The clearest example is a rogue Wi-Fi access point. An attacker sets up a hotspot with the same name as a legitimate network. A user’s device auto-connects. All unencrypted traffic (DNS queries, HTTP requests, any application traffic not using TLS) is visible to the attacker. No malware is needed on the victim’s device; no server is compromised.
What is the difference between eavesdropping and a MITM attack?
Passive eavesdropping only captures traffic; the attacker does not interact with either party. A MITM attack actively relays traffic and can modify it. In practice, most MITM attacks include an eavesdropping component, but the defining feature is the active relay: the attacker is between the parties, not just observing from the side.
Can MITM attacks be performed against TLS-encrypted traffic?
Yes, through multiple routes. SSL stripping attacks the negotiation phase before TLS is established. Forged certificates allow a legitimate-looking TLS session with the attacker. AiTM proxies relay a real TLS session while sitting between user and server. Each technique has specific mitigations: HSTS for stripping, Certificate Transparency and pinning for forged certs, FIDO2 for AiTM.
Is a proxy server a man in the middle?
A proxy server is architecturally similar to a MITM setup, and corporate TLS inspection proxies are technically MITM devices. The difference is consent: corporate proxies are deployed with the knowledge of the organisation and, ideally, disclosed to users. MITM attacks intercept without knowledge or consent. The underlying mechanics are identical; the ethical and legal context is not.

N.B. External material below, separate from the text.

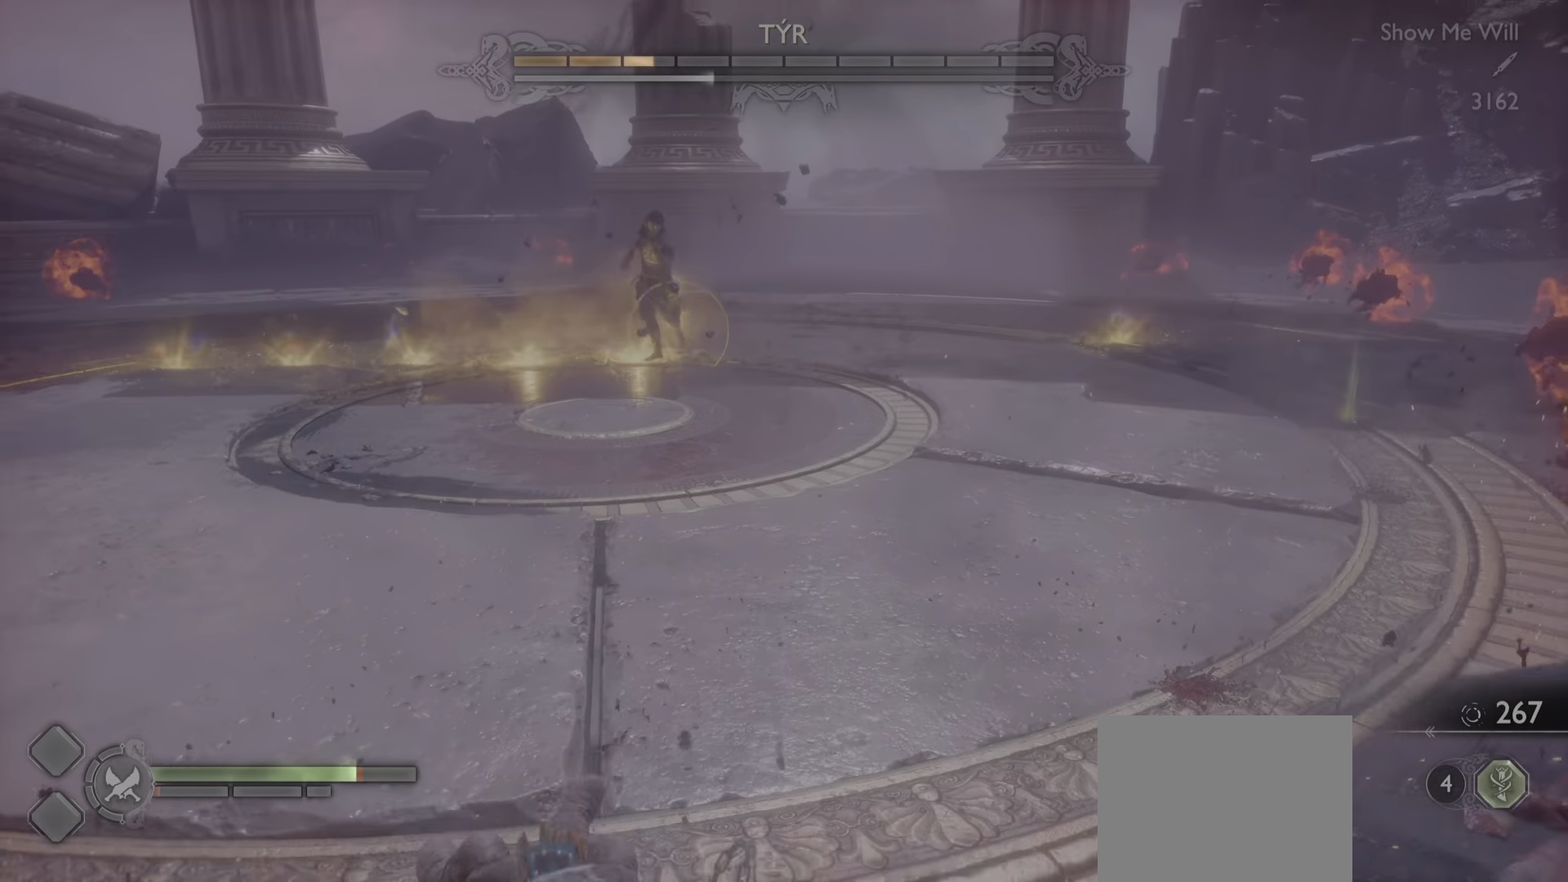
{"dt_ms": 500, "buttons": [], "left_stick": "center", "right_stick": "center", "events": [[167, "L1", "up"]]}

What pen testing tools simulate man in the middle attacks?
Bettercap handles ARP spoofing, DNS spoofing, and HTTP/HTTPS interception in a unified framework. mitmproxy provides a scriptable HTTP/HTTPS proxy for intercepting and modifying traffic. Responder performs LLMNR and NBT-NS poisoning on Windows networks. EvilGinx2 is an AiTM framework for phishing-resistant credential capture. All are standard tools in network and red team assessments.